TASK OBJECTIVE » Reproduce the listing below, switching every "series" to "dataset" and leaving everything else unchanged. Omit the pictures from your answer.

INFORMATION PROVIDED »

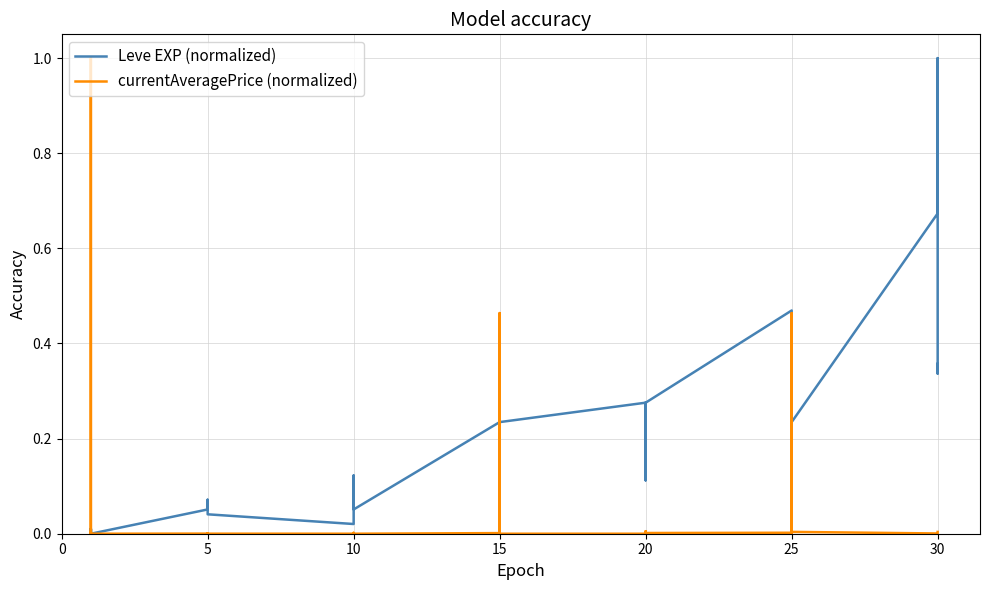

Which series ends up on top after the final intersection of Leve EXP (normalized) and currentAveragePrice (normalized)?

Leve EXP (normalized)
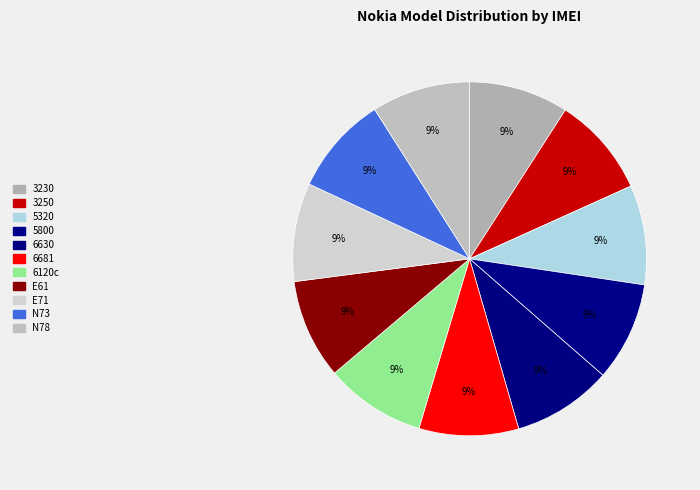

Count the number of slices in the pie.

11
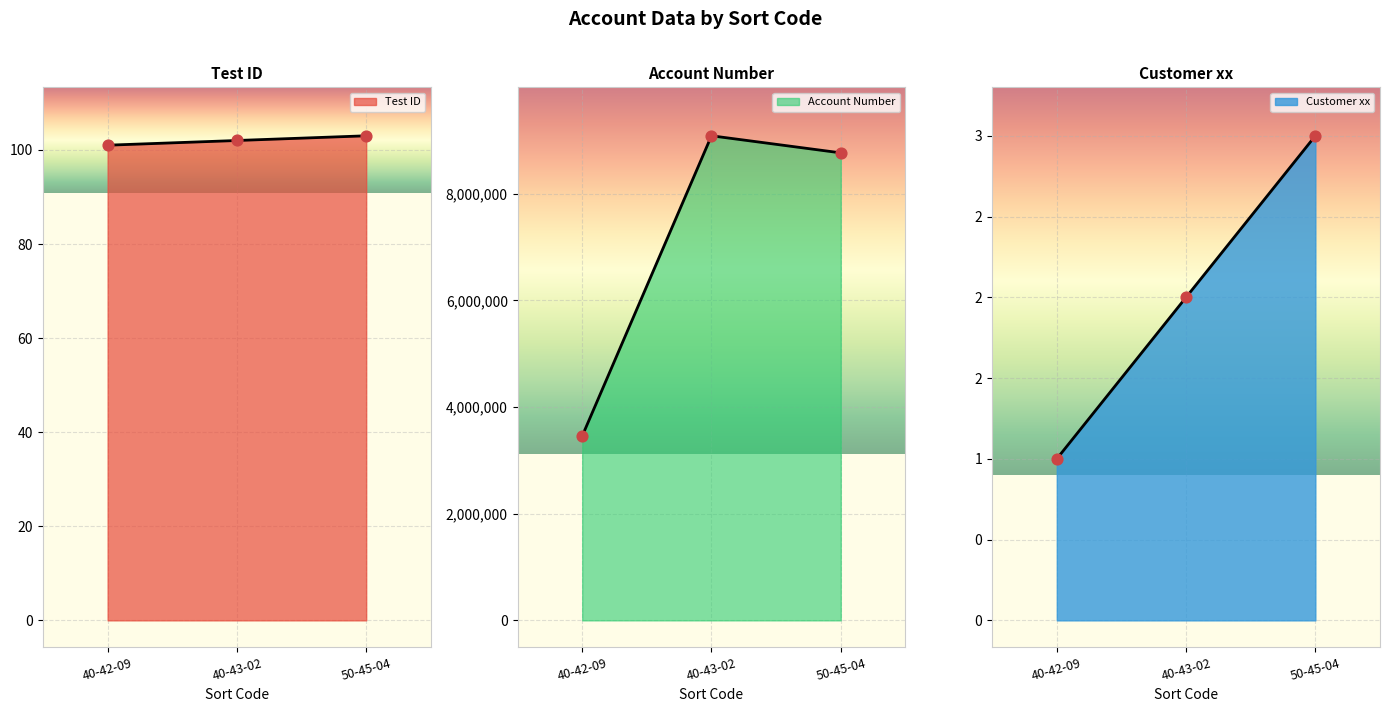

Which series has the largest total across all categories?

Account Number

SOLVED EXERCISE »
Which dataset ends up on top after the final intersection of Leve EXP (normalized) and currentAveragePrice (normalized)?

Leve EXP (normalized)

Count the number of slices in the pie.

11

Which dataset has the largest total across all categories?

Account Number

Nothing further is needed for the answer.